YOUR ASSIGNMENT: Would you please transcribe, exactly as written, the lines of the entries below starting at the one that holds "Checking you" and ending at the one that holds "UAAP board perpetually bans Tab Baldwin;", both included?

━━━━━━━━━━━━━━━━

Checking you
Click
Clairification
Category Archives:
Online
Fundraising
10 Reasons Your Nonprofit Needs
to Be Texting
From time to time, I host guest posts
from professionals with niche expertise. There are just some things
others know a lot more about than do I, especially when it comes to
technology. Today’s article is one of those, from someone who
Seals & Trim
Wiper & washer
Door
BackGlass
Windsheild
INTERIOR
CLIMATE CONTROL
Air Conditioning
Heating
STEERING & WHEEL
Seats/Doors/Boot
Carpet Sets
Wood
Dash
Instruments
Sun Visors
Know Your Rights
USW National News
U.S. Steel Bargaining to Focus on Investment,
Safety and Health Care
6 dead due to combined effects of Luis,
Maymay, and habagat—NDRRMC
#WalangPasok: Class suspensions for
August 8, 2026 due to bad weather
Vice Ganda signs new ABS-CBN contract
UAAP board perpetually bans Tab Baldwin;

━━━━━━━━━━━━━━━━

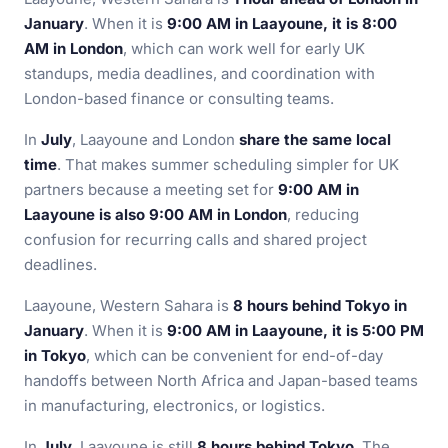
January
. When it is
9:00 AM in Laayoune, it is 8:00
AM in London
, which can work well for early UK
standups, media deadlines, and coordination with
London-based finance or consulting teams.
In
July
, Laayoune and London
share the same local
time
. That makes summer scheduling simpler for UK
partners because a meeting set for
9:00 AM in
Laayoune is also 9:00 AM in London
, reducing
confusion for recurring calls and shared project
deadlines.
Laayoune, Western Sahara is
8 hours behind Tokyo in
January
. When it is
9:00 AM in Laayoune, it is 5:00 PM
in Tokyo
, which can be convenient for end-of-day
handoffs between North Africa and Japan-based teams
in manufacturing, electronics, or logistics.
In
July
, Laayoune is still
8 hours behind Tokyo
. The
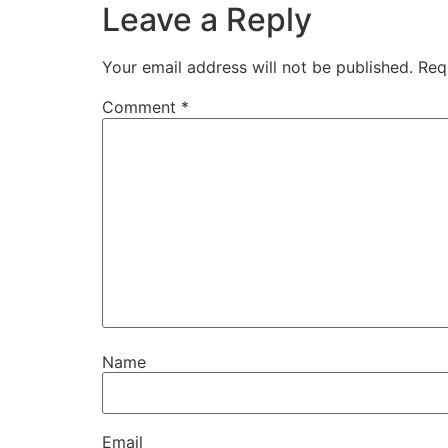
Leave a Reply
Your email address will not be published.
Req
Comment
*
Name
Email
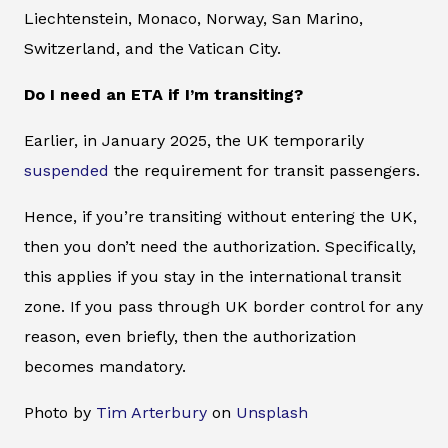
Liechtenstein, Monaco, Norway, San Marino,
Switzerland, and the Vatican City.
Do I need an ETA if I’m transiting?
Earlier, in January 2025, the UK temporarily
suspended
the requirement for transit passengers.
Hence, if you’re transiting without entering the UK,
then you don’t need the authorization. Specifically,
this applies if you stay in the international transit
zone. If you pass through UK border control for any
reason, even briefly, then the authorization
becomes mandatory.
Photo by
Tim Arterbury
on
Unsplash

━━━━━━━━━━━━━━━━

REPLY:
Checking you
Click
Clairification
Category Archives:
Online
Fundraising
10 Reasons Your Nonprofit Needs
to Be Texting
From time to time, I host guest posts
from professionals with niche expertise. There are just some things
others know a lot more about than do I, especially when it comes to
technology. Today’s article is one of those, from someone who
Seals & Trim
Wiper & washer
Door
BackGlass
Windsheild
INTERIOR
CLIMATE CONTROL
Air Conditioning
Heating
STEERING & WHEEL
Seats/Doors/Boot
Carpet Sets
Wood
Dash
Instruments
Sun Visors
Know Your Rights
USW National News
U.S. Steel Bargaining to Focus on Investment,
Safety and Health Care
6 dead due to combined effects of Luis,
Maymay, and habagat—NDRRMC
#WalangPasok: Class suspensions for
August 8, 2026 due to bad weather
Vice Ganda signs new ABS-CBN contract
UAAP board perpetually bans Tab Baldwin;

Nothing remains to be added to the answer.